Bei aller Skepsis muss ich natürlich einräumen: Nur weil etwas nicht zu einer etablierten westlichen Denkschule gehört, ist es noch lange nicht unwahr. Manche Forscher sind der Meinung, dass jeder fünfte Mensch eine Hochsensible Person (HSP) ist. Hierbei handelt es sich um eine wissenschaftlich anerkannte Diagnose. Allerdings ist HSP kein Persönlichkeitstyp, sondern die Bezeichnung für eine Person mit einem übersensiblen Nervensystem. Abgesehen davon, dass sie sich schnell von Emotionalem überwältigt fühlen und unglaublich viel Empathie besitzen, sind HSP auch empfindlicher für Licht, Klang und Temperaturen. In der Empathen-Community gilt es als gesichert, dass die meisten Empathen HSP sind, doch dass im Gegenzug nicht alle HSP Empathen sind.

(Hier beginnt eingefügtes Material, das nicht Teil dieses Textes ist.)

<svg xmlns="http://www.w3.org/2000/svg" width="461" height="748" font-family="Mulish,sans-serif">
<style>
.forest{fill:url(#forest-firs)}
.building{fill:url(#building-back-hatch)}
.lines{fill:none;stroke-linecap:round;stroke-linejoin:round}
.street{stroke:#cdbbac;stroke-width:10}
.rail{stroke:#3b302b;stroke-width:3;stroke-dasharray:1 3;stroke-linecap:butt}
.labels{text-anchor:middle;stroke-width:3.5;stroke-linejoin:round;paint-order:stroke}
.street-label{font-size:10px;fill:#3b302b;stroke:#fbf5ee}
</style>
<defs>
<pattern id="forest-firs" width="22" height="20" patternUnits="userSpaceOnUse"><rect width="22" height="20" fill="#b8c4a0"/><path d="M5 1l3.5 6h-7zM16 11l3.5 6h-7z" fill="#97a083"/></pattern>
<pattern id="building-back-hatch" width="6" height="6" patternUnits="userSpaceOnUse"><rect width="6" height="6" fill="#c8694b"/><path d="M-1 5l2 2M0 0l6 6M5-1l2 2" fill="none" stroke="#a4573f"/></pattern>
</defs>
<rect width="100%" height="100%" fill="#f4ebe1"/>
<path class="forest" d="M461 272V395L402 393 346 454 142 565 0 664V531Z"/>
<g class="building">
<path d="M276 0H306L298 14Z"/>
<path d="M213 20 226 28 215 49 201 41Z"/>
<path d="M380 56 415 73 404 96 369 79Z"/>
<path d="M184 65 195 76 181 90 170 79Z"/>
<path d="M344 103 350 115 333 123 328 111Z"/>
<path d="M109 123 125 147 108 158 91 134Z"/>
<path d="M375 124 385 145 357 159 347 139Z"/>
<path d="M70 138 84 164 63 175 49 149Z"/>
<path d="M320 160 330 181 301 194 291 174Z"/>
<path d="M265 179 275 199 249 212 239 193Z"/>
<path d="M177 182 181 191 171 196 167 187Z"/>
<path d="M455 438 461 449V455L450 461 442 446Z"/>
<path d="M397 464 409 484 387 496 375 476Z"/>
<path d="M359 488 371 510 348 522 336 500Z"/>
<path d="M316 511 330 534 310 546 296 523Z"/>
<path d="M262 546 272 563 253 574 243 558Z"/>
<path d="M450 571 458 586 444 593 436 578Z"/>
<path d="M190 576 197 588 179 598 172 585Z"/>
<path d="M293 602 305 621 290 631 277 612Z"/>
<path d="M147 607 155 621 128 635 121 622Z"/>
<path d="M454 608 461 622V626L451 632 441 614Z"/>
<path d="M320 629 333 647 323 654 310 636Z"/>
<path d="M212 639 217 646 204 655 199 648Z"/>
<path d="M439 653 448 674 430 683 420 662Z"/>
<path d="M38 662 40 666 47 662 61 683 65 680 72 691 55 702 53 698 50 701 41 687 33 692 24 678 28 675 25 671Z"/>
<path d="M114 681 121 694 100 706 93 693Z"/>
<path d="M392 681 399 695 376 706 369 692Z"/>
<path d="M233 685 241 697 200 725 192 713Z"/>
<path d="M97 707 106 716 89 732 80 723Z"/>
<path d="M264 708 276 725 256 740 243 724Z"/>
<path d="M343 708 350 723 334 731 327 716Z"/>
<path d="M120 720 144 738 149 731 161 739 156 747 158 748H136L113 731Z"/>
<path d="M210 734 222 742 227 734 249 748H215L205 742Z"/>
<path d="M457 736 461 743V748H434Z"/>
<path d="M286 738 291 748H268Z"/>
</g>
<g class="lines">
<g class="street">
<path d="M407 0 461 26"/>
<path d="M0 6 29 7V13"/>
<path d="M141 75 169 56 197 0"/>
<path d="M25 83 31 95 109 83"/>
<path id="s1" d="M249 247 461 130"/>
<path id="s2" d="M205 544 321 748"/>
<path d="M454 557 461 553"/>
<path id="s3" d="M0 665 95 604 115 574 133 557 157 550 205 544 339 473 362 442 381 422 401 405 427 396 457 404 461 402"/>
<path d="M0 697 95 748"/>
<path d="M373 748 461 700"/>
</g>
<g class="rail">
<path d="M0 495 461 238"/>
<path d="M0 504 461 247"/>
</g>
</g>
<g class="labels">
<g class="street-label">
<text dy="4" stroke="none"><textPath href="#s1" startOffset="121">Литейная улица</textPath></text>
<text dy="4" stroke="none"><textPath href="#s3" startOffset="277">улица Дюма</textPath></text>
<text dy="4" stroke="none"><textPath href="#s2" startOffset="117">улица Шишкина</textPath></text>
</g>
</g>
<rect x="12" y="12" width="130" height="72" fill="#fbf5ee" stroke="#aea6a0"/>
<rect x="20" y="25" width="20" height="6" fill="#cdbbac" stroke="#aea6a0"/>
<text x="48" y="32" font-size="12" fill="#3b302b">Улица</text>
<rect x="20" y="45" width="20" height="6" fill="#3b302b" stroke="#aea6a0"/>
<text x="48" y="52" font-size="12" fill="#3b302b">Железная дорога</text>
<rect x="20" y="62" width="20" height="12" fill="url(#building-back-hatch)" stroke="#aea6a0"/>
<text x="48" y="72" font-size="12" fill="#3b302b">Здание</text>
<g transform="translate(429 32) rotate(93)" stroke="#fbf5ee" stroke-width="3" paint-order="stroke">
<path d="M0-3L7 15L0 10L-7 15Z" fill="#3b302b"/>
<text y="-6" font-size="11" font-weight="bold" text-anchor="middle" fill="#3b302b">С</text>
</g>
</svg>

Solange es keine wissenschaftliche Diagnose gibt, rät Caroline zu Selbstversuchen. "Meinst du, dass du von Anderen etwas empfängst? Frag sie unauffällig danach, zum Beispiel: 'Hey, du siehst ein bisschen blass aus, geht's dir gut?' Wenn jemand das dann bestätigt, ist das sehr positiv. Es hilft dir, dich selbst ernster zu nehmen. Du bist die Person, die einsehen muss, dass es diese Sache wirklich gibt—oder eben nicht, und dass es doch nur deine eigenen Gefühle sind. Das geht nur mit Feldversuchen. Wenn du deine intuitiven Erkenntnisse verfolgst, wirst du bald sehen, in welchen Bereichen es mehr als nur deine eigenen Gefühle gibt. Als vernünftiger, westlicher Mensch ist es vielleicht schwierig, sich dieser Vorstellung zu öffnen, und viele haben Angst. Aber du brauchst keine Angst mehr zu haben."

Egal, was du ansonsten von Carolines und Siobhans Ratschlägen hältst: Auf unsere eigenen Gefühle und die unserer Mitmenschen zu achten, hat (fast) noch niemandem geschadet.